Second, the study groups had baseline differences in functional status and area deprivation scores. This may reflect sampling; those in the intervention group had – by definition – had to be mobile enough to attend the centre, while the control group included those who were house-bound (therefore with poorer functional status). GP practices (and hence areas) were included according to the roll-out of the integrated care service across the district; and selection of GP practices for control group recruitment were constrained by the roll-out (likely contributing to differences in area deprivation scores). However, propensity score matching using functional status and area deprivation scores still showed that the new service was associated with improved patients' wellbeing, and the size of this effect was clinically meaningful [10]. For clinically important questions in observational research, propensity score analysis provides an alternate approach for evaluating causal treatment effects [30,31,32,33]. Any future study should aim to recruit participants with similar baseline characteristics to reduce sampling bias. Third, this study recruited only participants with severe frailty; the service is now extended to include those at risk of moderate frailty. Future studies should be designed to recruit participants from a wider frailty group. Fourth, this was an open trial because the service was an ongoing one, hence the intervention and outcome assessments were not blinded.

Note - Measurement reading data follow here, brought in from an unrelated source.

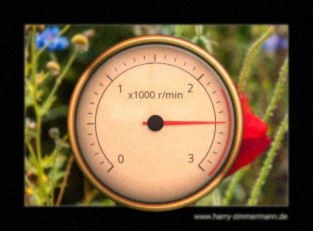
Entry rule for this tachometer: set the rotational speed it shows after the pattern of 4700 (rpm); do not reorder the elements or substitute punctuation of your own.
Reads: 2500 (rpm)
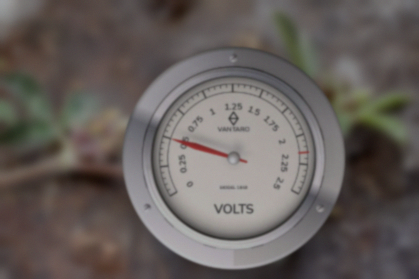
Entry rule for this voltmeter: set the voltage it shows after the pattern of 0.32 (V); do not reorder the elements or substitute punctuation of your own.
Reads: 0.5 (V)
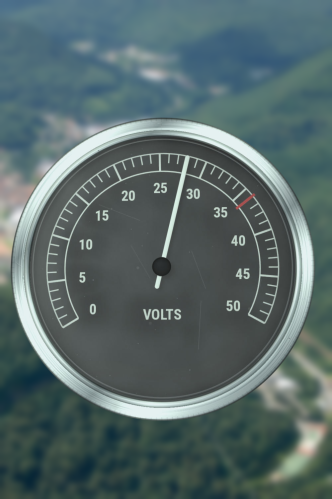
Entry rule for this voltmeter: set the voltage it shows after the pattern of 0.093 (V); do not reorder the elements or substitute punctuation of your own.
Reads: 28 (V)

This could have led to information bias. Any future study should aim to blind the study outcomes.
Research and clinical implications
This study demonstrated that selection of relevant outcome measures as well as careful timing of measurement of primary and secondary outcomes is important in evaluations of interventions in advanced illness. There is a need for wider testing of this model of care in other populations and contexts. The clinical implications for the current findings include the need to consider wider use of this model of care among this population as well as defining the implementation strategies that can help to ensure wider adoption and sustainability of the new service.